**TASK PROMPT**
Give the records again. Keep them exact and leave out the images.

**EXTRACTED RECORDS**
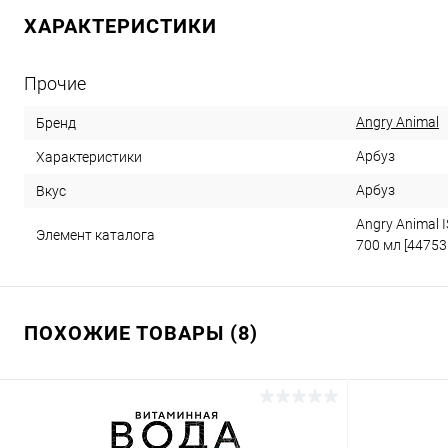
ХАРАКТЕРИСТИКИ
Прочие
Angry Animal
Бренд
Арбуз
Характеристики
Арбуз
Вкус
Angry Animal 
Элемент каталога
700 мл [44753
ПОХОЖИЕ ТОВАРЫ (8)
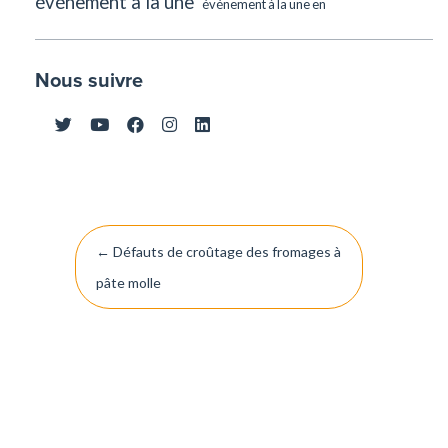
événement à la une
événement à la une en
Nous suivre
Navigation
←
Défauts de croûtage des fromages à
de
pâte molle
l’article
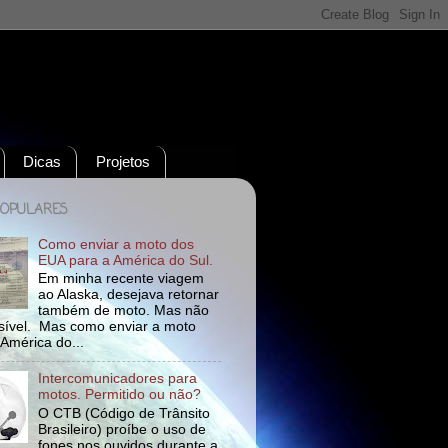
Dicas
Projetos
POPULARES
Como enviar a moto dos
EUA para a América do Sul.
Em minha recente viagem
ao Alaska, desejava retornar
também de moto. Mas não
ssível. Mas como enviar a moto
 América do...
Intercomunicadores para
motos. Permitido ou não?
O CTB (Código de Trânsito
Brasileiro) proíbe o uso de
fones nos ouvidos durante a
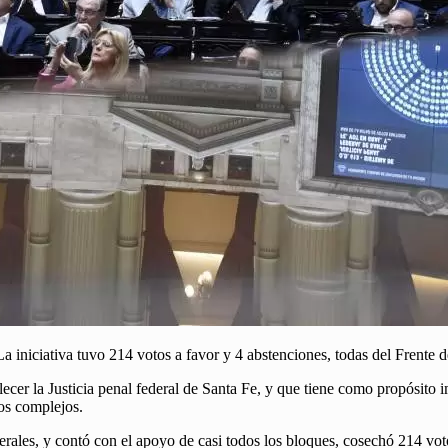
La iniciativa tuvo 214 votos a favor y 4 abstenciones, todas del Frente d
cer la Justicia penal federal de Santa Fe, y que tiene como propósito 
tos complejos.
derales, y contó con el apoyo de casi todos los bloques, cosechó 214 vot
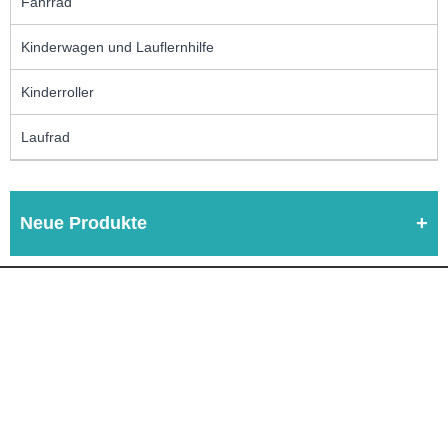
Fahrrad
Kinderwagen und Lauflernhilfe
Kinderroller
Laufrad
Neue Produkte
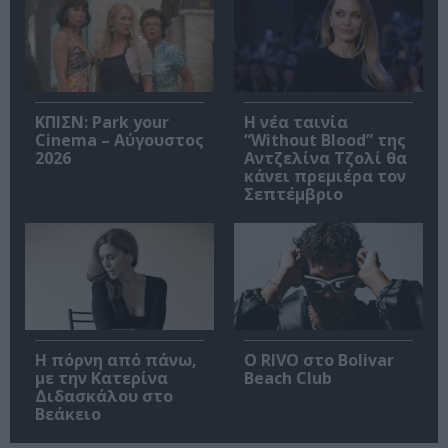
ΚΠΙΣΝ: Park your
Η νέα ταινία
Cinema – Αύγουστος
“Without Blood” της
2026
Αντζελίνα Τζολί θα
κάνει πρεμιέρα τον
Σεπτέμβριο
Η πόρνη από πάνω,
Ο RIVO στο Bolivar
με την Κατερίνα
Beach Club
Διδασκάλου στο
Βεάκειο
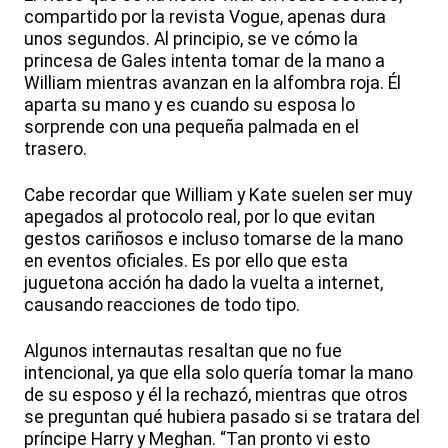
compartido por la revista Vogue, apenas dura
unos segundos. Al principio, se ve cómo la
princesa de Gales intenta tomar de la mano a
William mientras avanzan en la alfombra roja. Él
aparta su mano y es cuando su esposa lo
sorprende con una pequeña palmada en el
trasero.
Cabe recordar que William y Kate suelen ser muy
apegados al protocolo real, por lo que evitan
gestos cariñosos e incluso tomarse de la mano
en eventos oficiales. Es por ello que esta
juguetona acción ha dado la vuelta a internet,
causando reacciones de todo tipo.
Algunos internautas resaltan que no fue
intencional, ya que ella solo quería tomar la mano
de su esposo y él la rechazó, mientras que otros
se preguntan qué hubiera pasado si se tratara del
príncipe Harry y Meghan. “Tan pronto vi esto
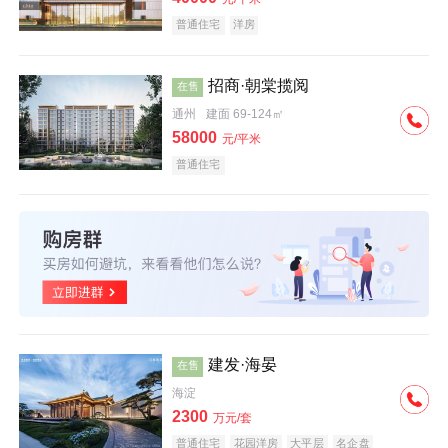
普通住宅
洋房
招商·朝棠揽阅
在售
通州
建面 69-124㎡
58000
元/平米
普通住宅
建发·海晏
在售
海淀
2300
万元/套
普通住宅
花园洋房
大平层
名企盘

**ANSWER BOX**
ХАРАКТЕРИСТИКИ
Прочие
Angry Animal
Бренд
Арбуз
Характеристики
Арбуз
Вкус
Angry Animal 
Элемент каталога
700 мл [44753
ПОХОЖИЕ ТОВАРЫ (8)
événement à la une
événement à la une en
Nous suivre
Navigation
←
Défauts de croûtage des fromages à
de
pâte molle
l’article
Dicas
Projetos
POPULARES
Como enviar a moto dos
EUA para a América do Sul.
Em minha recente viagem
ao Alaska, desejava retornar
também de moto. Mas não
ssível. Mas como enviar a moto
 América do...
Intercomunicadores para
motos. Permitido ou não?
O CTB (Código de Trânsito
Brasileiro) proíbe o uso de
fones nos ouvidos durante a
La iniciativa tuvo 214 votos a favor y 4 abstenciones, todas del Frente d
cer la Justicia penal federal de Santa Fe, y que tiene como propósito 
tos complejos.
derales, y contó con el apoyo de casi todos los bloques, cosechó 214 vot
Fahrrad
Kinderwagen und Lauflernhilfe
Kinderroller
Laufrad
Neue Produkte
ΚΠΙΣΝ: Park your
Η νέα ταινία
Cinema – Αύγουστος
“Without Blood” της
2026
Αντζελίνα Τζολί θα
κάνει πρεμιέρα τον
Σεπτέμβριο
Η πόρνη από πάνω,
Ο RIVO στο Bolivar
με την Κατερίνα
Beach Club
Διδασκάλου στο
Βεάκειο
compartido por la revista Vogue, apenas dura
unos segundos. Al principio, se ve cómo la
princesa de Gales intenta tomar de la mano a
William mientras avanzan en la alfombra roja. Él
aparta su mano y es cuando su esposa lo
sorprende con una pequeña palmada en el
trasero.
Cabe recordar que William y Kate suelen ser muy
apegados al protocolo real, por lo que evitan
gestos cariñosos e incluso tomarse de la mano
en eventos oficiales. Es por ello que esta
juguetona acción ha dado la vuelta a internet,
causando reacciones de todo tipo.
Algunos internautas resaltan que no fue
intencional, ya que ella solo quería tomar la mano
de su esposo y él la rechazó, mientras que otros
se preguntan qué hubiera pasado si se tratara del
príncipe Harry y Meghan. “Tan pronto vi esto
普通住宅
洋房
招商·朝棠揽阅
在售
通州
建面 69-124㎡
58000
元/平米
普通住宅
建发·海晏
在售
海淀
2300
万元/套
普通住宅
花园洋房
大平层
名企盘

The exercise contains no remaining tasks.